• What you are asked to do:
Give back exactly the lines of the data below, starting with the line that has "left hip: (763, 500, -5)" and going on through the line that has "right knee: (902, 504, 12)".

(The input)

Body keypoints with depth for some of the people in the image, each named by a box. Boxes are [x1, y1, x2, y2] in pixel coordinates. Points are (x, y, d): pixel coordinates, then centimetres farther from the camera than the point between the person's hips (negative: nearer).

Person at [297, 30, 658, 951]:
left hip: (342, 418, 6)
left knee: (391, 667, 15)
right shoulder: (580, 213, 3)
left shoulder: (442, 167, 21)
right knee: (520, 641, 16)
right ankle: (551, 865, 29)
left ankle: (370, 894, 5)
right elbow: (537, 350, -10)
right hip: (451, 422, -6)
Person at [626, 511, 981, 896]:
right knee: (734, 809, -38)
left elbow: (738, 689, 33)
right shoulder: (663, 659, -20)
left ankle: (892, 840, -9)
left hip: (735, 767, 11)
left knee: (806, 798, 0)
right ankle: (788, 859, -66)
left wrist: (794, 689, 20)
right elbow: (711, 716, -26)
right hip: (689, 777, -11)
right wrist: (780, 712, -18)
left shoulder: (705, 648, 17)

(End The input)
(The input)

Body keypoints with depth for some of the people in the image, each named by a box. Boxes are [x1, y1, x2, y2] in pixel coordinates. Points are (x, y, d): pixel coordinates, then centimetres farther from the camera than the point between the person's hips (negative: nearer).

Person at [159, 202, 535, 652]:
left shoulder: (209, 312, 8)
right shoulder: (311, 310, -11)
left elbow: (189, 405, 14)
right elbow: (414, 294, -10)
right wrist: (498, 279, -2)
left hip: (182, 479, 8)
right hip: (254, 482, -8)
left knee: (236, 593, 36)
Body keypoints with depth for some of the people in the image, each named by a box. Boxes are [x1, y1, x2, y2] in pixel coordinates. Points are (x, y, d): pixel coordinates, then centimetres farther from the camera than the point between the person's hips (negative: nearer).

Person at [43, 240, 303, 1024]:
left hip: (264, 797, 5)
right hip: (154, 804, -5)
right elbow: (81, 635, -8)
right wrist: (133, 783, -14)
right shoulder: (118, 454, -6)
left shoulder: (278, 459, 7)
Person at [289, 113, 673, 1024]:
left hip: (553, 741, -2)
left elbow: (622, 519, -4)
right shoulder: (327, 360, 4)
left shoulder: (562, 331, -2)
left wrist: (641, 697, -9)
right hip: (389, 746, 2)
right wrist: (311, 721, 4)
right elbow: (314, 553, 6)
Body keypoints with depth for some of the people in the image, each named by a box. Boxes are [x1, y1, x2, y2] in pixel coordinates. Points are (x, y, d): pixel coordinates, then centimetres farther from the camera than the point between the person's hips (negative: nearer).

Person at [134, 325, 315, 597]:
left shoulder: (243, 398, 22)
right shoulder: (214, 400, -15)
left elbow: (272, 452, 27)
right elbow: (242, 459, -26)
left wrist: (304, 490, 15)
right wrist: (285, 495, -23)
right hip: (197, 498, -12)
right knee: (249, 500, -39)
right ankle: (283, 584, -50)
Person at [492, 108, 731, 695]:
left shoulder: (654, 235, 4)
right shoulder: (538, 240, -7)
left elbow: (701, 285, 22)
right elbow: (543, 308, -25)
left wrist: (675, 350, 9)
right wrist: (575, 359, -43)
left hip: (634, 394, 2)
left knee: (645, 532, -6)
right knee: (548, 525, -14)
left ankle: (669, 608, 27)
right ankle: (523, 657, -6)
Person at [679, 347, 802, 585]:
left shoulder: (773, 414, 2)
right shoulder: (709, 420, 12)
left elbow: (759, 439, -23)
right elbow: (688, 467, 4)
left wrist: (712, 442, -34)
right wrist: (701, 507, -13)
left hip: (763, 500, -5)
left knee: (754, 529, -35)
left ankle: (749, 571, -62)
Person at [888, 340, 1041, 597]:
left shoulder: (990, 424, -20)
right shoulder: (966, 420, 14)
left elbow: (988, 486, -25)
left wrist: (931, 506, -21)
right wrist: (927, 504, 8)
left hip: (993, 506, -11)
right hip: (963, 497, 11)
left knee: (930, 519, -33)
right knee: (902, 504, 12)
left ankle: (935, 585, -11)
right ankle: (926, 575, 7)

(End The input)
(The input)

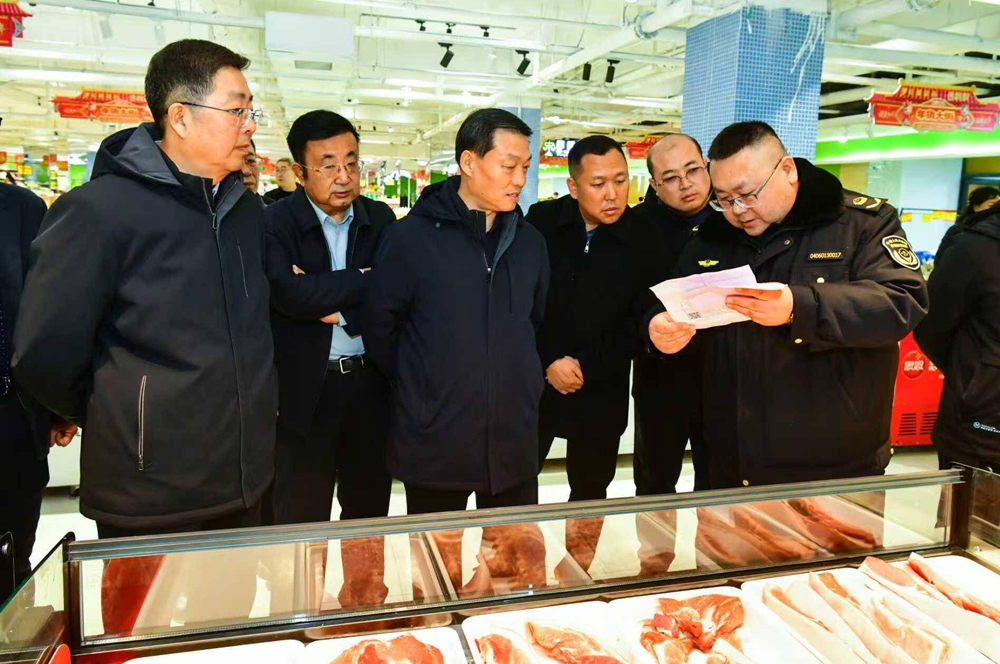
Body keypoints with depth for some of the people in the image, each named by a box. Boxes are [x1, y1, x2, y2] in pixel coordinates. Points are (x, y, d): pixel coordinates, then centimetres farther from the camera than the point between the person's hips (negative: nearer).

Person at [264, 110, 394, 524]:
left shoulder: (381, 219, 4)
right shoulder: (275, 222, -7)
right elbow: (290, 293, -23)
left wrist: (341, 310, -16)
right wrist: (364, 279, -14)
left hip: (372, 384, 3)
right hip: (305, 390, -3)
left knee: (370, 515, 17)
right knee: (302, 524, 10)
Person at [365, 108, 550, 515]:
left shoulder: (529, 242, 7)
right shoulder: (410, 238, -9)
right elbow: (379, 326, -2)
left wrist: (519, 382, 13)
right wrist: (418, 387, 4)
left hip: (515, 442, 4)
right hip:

(End The input)

• Finished task:
left hip: (763, 500, -5)
left knee: (754, 529, -35)
left ankle: (749, 571, -62)
Person at [888, 340, 1041, 597]:
left shoulder: (990, 424, -20)
right shoulder: (966, 420, 14)
left elbow: (988, 486, -25)
left wrist: (931, 506, -21)
right wrist: (927, 504, 8)
left hip: (993, 506, -11)
right hip: (963, 497, 11)
left knee: (930, 519, -33)
right knee: (902, 504, 12)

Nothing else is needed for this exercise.